## Work item
Please write out each entry that follows, keeping it exactly the same.

::: Data section

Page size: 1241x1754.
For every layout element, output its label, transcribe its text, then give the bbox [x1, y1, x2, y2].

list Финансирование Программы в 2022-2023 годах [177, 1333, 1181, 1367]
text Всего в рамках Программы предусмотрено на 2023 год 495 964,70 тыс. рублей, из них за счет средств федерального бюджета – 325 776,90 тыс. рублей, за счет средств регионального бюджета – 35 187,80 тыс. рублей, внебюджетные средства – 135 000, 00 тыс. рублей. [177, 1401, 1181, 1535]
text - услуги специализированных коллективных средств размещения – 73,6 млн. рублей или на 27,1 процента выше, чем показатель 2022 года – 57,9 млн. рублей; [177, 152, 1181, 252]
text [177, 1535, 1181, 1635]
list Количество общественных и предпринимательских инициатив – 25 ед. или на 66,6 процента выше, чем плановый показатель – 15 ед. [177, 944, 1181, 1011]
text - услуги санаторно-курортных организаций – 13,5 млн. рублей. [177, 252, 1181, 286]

::::::

## Output for this exercise
Page size: 1241x1754.
For every layout element, output its label, transcribe its text, then give the bbox [x1, y1, x2, y2].

list Финансирование Программы в 2022-2023 годах [177, 1333, 1181, 1367]
text Всего в рамках Программы предусмотрено на 2023 год 495 964,70 тыс. рублей, из них за счет средств федерального бюджета – 325 776,90 тыс. рублей, за счет средств регионального бюджета – 35 187,80 тыс. рублей, внебюджетные средства – 135 000, 00 тыс. рублей. [177, 1401, 1181, 1535]
text - услуги специализированных коллективных средств размещения – 73,6 млн. рублей или на 27,1 процента выше, чем показатель 2022 года – 57,9 млн. рублей; [177, 152, 1181, 252]
text [177, 1535, 1181, 1635]
list Количество общественных и предпринимательских инициатив – 25 ед. или на 66,6 процента выше, чем плановый показатель – 15 ед. [177, 944, 1181, 1011]
text - услуги санаторно-курортных организаций – 13,5 млн. рублей. [177, 252, 1181, 286]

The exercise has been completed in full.